I was rather surprised to find myself sitting next to Lord Wilson. I sat next to him during the production and chatted to him before it started and in the interval. He struck me as being a lovable old grandpa, and I wouldn’t have guessed that he was ill. He did actually remember several things in detail. Here are some of notes I wrote the same day of the meeting:

Pointing to the ‘No Smoking’ sign Harold Wilson said: “I haven’t brought my pipes of course, but there used to be a thing called “Nosmo King” – I’m surprised Her Majesty’s Inspectors didn’t crack down on it because they were normally quite tough on that sort of thing.

After most of the musical pieces, he turned to me and said “That’s very good”. He laughed at the comic pieces and after one hilarious tableau involving “lifeboat men” in huge sea wellies “rescuing” (carrying off) women to an accompaniment of buckets of “sea” (water) being thrown over them, he turned to me and said: “I think this will go down as the best they’ve ever done.”

He asked me where I came from and whether I was busy. He said he came from “‘Uddersfield” but when he was quite small his father got told to move to Lancashire so they had to move – but it was alright in the end. He said his father was a top industrial man and he (Harold) went to college then to Oxford for three years on a scholarship, then he was a lecturer for a few years, then he went “down South”. He said he lived very near the House of Lords and when he wasn’t there he did a lot of walking.

He said the Lords were very gentlemanly and after the debates they talked to each other and said things like “Why did you say that?” in the bar.

He said that he started his parliamentary career in the House of Lords because the House of Commons had been bombed. “Not a lot of people know that”, he said.
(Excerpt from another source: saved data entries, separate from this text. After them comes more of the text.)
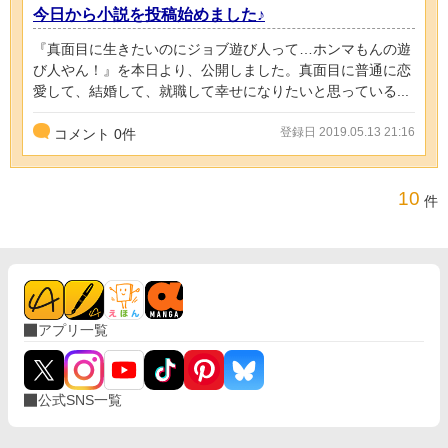
今日から小説を投稿始めました♪
『真面目に生きたいのにジョブ遊び人って…ホンマもんの遊
び人やん！』を本日より、公開しました。真面目に普通に恋
愛して、結婚して、就職して幸せになりたいと思っている...
登録日 2019.05.13 21:16
コメント
0
件
10
件
アプリ一覧
公式SNS一覧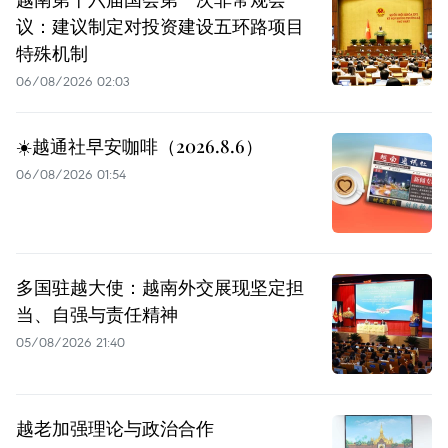
议：建议制定对投资建设五环路项目
特殊机制
06/08/2026 02:03
☀️越通社早安咖啡（2026.8.6）
06/08/2026 01:54
多国驻越大使：越南外交展现坚定担
当、自强与责任精神
05/08/2026 21:40
越老加强理论与政治合作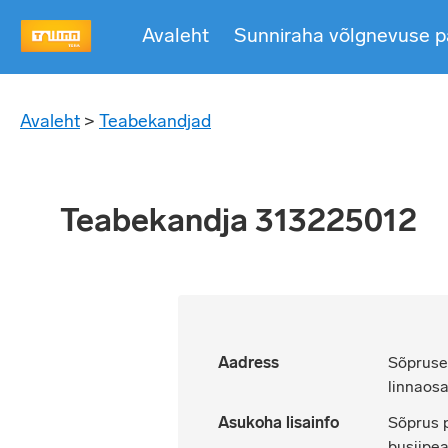
Avaleht
Sunniraha võlgnevuse p
Avaleht
>
Teabekandjad
Teabekandja 313225012
Aadress
Sõpruse 
linnaosa
Asukoha lisainfo
Sõprus p
busiipe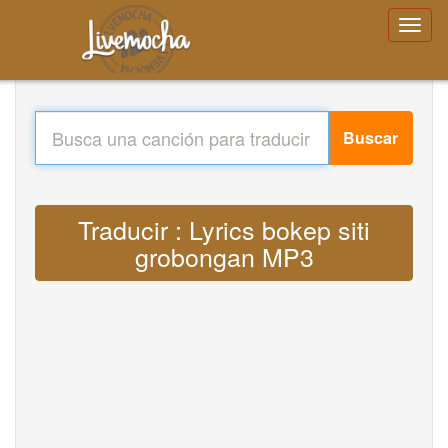
Buscar
Traducir : Lyrics bokep siti
grobongan MP3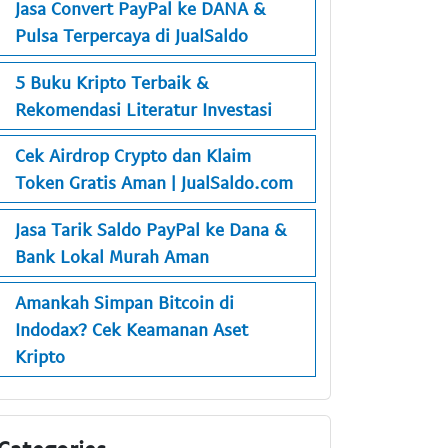
Jasa Convert PayPal ke DANA &
Pulsa Terpercaya di JualSaldo
5 Buku Kripto Terbaik &
Rekomendasi Literatur Investasi
Cek Airdrop Crypto dan Klaim
Token Gratis Aman | JualSaldo.com
Jasa Tarik Saldo PayPal ke Dana &
Bank Lokal Murah Aman
Amankah Simpan Bitcoin di
Indodax? Cek Keamanan Aset
Kripto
He said that when he was Prime Minister the Isles of Scilly nearly ran out of money. So he gave an order for them to be given more money – “I got a man in and gave him the order”. “After all”, he said “they give a lot of money to the Scottish Isles, so why not the Scillies?”. Anyway, he said, he was going there in three weeks time so it would have been rather embarrassing if the islands had been closed when he got there!

He said his son was a top Maths person and had been to the States about 12 times.
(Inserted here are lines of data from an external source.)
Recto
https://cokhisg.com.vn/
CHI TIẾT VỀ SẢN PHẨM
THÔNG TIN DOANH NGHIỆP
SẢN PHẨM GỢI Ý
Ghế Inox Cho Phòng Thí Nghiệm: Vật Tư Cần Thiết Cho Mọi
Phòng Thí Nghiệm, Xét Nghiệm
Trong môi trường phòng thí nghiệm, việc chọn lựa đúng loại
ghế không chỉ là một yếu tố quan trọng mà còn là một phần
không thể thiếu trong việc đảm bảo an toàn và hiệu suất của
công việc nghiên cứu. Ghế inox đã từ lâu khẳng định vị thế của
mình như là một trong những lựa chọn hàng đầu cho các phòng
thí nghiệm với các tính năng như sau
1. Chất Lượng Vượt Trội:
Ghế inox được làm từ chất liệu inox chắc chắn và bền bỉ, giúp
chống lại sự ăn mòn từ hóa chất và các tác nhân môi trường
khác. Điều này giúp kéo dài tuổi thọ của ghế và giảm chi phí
During the concert we all sang “Happy Birthday” for one of the cast. At the end, noting that I had a low singing voice like him, he said to me “We’re both stuck with bass, I’m afraid.”

From my memory, he said that he had “been Prime Minister for three terms” (I think it was three that he said – I didn’t make a note of that sentence) and when I said I had been out fishing and saw the Trinity House surveying ship, he mentioned that he was an Elder Brother of Trinity House.
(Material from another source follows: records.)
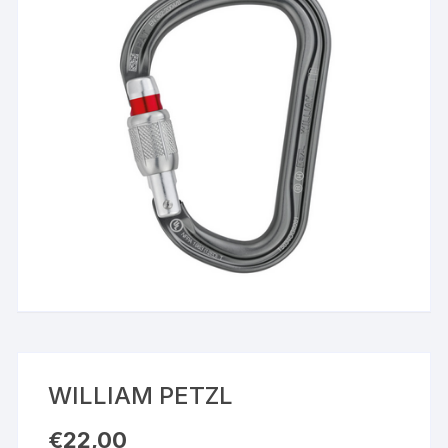
WILLIAM PETZL
€
22,00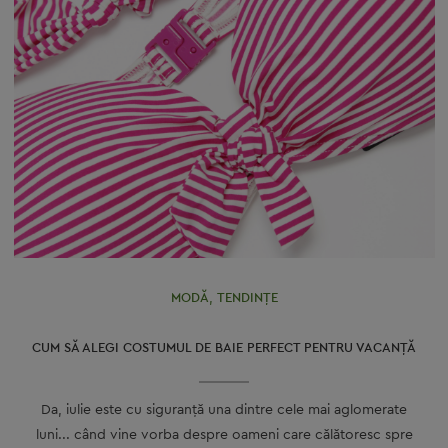
MODĂ
,
TENDINȚE
CUM SĂ ALEGI COSTUMUL DE BAIE PERFECT PENTRU VACANŢĂ
Da, iulie este cu siguranţă una dintre cele mai aglomerate
luni... când vine vorba despre oameni care călătoresc spre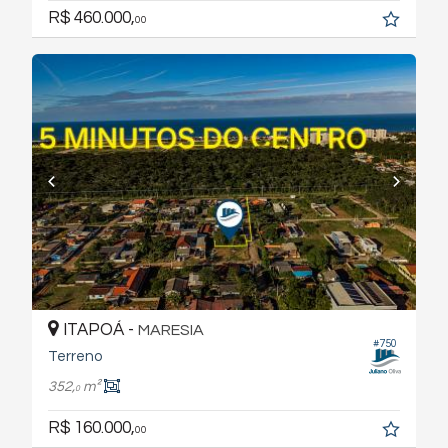
R$ 460.000,
00
ITAPOÁ -
MARESIA
#750
Terreno
352,
m²
0
R$ 160.000,
00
I mention all this because it is often thought that Wilson spent his whole life in a dark cloud from 1980. But, as Lady Wilson confirms, he was “very calm”. He was ill, but my conversation shows that even in that illness he had patches of what I would describe, for his age at the time, as perfectly normal behaviour.

There is an excellent and rare interview with Mary Wilson, widow of Harold Wilson, in the Daily Mail today. It was conducted by Roy Hattersley. It is worth a read.

It is a timely reminder of the last Labour Prime Minister who stood down voluntarily. Mary Wilson says of the 1976 resignation:

As she charts his decline, she gives the lie to the persistent rumour that there was something deeply mysterious about his surprise resignation. Among the more sinister whispers was that MI5 had been about to expose him as a KGB agent.

At the time, Harold Wilson was a fixture in everyone’s lives: the pipe-smoking PM who had devalued “the pound in your pocket”, confirmed our membership of the Common Market and predicted the “white heat” of the coming technological revolution.

There seemed no reason for him to step down – and no convincing explanation was put forward. But the truth, Mary says, is simple. After his unexpected election victory in 1974, “Harold always meant to go quite quickly”.

So why did he choose to make his announcement in the spring of 1976?

“He’d had enough. There was a seamen’s strike, which he had just dealt with. He told me that he could not deal with it with the same level of energy, the same zest . . . and, possibly, he began to feel that his memory was going.”

The article also reminds us that the Wilsons did not move into Downing Street after Labour’s 1974 election victory, but stayed in their flat in Lord North Street. That, in itself, retrospectively, perhaps, confirms that Wilson didn’t intend to stay long in office when he won in 1974.

However, it is strange to see Hattersley writing: “There seemed no reason for him to step down” because on Question Time, a few weeks ago, Hattersley inferred that Wilson was forced to step down. Perhaps we can put it down to Roy H being in a pressurised situation on the programme – he was on the ropes a bit on the question he was answering at the time.